◆ ABOUT THIS TASK ◆
Gather every row below that contains the word "Expedia" and copy each one out in full. Case counts.

◆ DATA EXTRACTS ◆
>>>

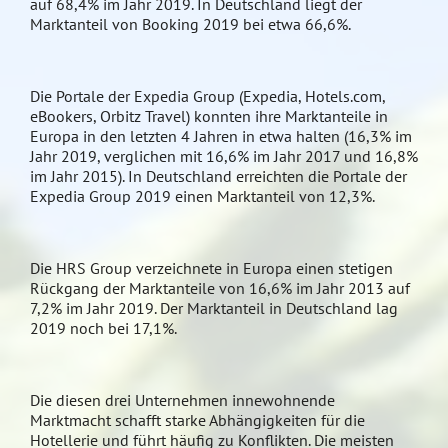
auf 68,4% im Jahr 2019. In Deutschland liegt der
Marktanteil von Booking 2019 bei etwa 66,6%.
Die Portale der Expedia Group (Expedia, Hotels.com,
eBookers, Orbitz Travel) konnten ihre Marktanteile in
Europa in den letzten 4 Jahren in etwa halten (16,3% im
Jahr 2019, verglichen mit 16,6% im Jahr 2017 und 16,8%
im Jahr 2015). In Deutschland erreichten die Portale der
Expedia Group 2019 einen Marktanteil von 12,3%.
Die HRS Group verzeichnete in Europa einen stetigen
Rückgang der Marktanteile von 16,6% im Jahr 2013 auf
7,2% im Jahr 2019. Der Marktanteil in Deutschland lag
2019 noch bei 17,1%.
Die diesen drei Unternehmen innewohnende
Marktmacht schafft starke Abhängigkeiten für die
Hotellerie und führt häufig zu Konflikten. Die meisten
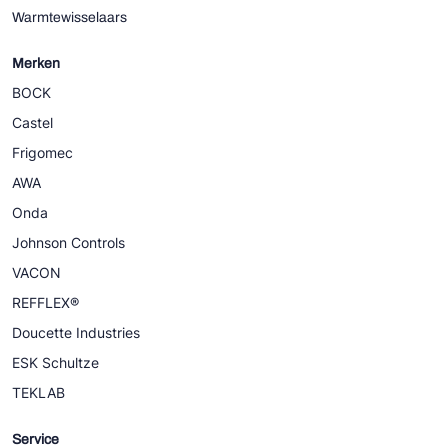
Warmtewisselaars
Merken
BOCK
Castel
Frigomec
AWA
Onda
Johnson Controls
VACON
REFFLEX®
Doucette Industries
ESK Schultze
TEKLAB
Service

<<<

◆ PROBLEM SOLUTION ◆
Die Portale der Expedia Group (Expedia, Hotels.com,
Expedia Group 2019 einen Marktanteil von 12,3%.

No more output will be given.